CV: The owners of The Intersection also own the DeltaPlex Arena and we help book shows there. We sold out Bassnectar at 6500 and that has been my largest room to book/promote for.
H: If someone is reading this now and thinking that they would love to lead your life, what advice would you offer them on the topic of getting started in live music?
CV: Join a street team! I went to 7-8 shows a week when I worked for Live Nation Detroit. This helps a ton with getting your foot in the door at the venues, or even working for the artists. I was a runner from time to time and built great relationships with artists and crew.
H: You’ve recently become a father. Congrats! Has raising a child changed the way you approach your work? If so, how?
CV: Thank you James! Its such an amazing feeling, and it has changed my approach a little. I try to schedule a ton of stuff in advance on social networks so I dont have to be bogged down with that when I am home. I don’t stay until the end of all of my shows now. I usually stay for the 1st 30-40 mins then split so I can spend some time with the family before everyone goes to bed.
H: You have held your role at The Intersection for several years at this point. Would you consider yourself a music business lifer?
CV:Yes, definitely. I have done the retail thing and hope to never ever return to that.
H: What is the hottest genre of music in your area right now? What types of shows pack the house?
CV:For us its Country Music. It doesn’t matter what artist it is, they will come here and sell about a 1000+ every time. We just put Sam Hunt on sale last week and it sold out in 90 mins! Also our EDM and Hippie/Jam shows always draw that great Electric Forest type crowd.
H: Where do you see yourself in 5 years? How about The Intersection?
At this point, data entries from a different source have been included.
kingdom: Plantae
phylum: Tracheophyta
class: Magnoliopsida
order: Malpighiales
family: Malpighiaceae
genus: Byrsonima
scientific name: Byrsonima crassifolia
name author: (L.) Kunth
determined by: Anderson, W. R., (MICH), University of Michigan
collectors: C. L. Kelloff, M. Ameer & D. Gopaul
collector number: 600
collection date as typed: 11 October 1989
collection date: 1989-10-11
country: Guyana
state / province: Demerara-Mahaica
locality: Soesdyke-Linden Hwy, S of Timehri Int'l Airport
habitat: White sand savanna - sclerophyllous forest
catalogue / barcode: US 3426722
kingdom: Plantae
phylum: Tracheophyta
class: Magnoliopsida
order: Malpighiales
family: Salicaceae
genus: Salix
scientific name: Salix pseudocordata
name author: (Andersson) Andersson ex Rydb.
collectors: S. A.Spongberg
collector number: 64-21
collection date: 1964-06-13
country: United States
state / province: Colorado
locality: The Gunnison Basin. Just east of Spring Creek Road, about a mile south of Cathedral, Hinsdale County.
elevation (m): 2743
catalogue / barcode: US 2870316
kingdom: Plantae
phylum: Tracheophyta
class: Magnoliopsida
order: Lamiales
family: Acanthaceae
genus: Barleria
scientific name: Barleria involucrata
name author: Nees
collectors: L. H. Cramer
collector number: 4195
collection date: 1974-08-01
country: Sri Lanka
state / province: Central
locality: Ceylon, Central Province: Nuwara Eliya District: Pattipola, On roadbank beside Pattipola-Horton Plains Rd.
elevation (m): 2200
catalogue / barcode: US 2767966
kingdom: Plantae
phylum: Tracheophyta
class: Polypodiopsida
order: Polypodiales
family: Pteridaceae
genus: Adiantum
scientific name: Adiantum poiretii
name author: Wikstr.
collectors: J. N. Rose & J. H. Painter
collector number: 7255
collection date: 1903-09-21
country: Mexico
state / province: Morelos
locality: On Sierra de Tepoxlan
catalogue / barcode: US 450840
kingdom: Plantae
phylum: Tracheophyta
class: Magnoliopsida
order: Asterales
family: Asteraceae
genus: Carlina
CV: I hope to be a possible part owner someday. I love this venue, I love this city. In my dream world I would love to see some improvements to our venue such as adding another level so we can fit bigger production on stage. I would like to see our Pollstar number to be consistently in the teens as well.
H: I think that is all I have for now, Chad. Before you go, are there any final thoughts or observations that you would like to share with our readers?
CV: When you go to a show, take a picture or video in the 1st 15 seconds of a show, then put it away and enjoy yourself.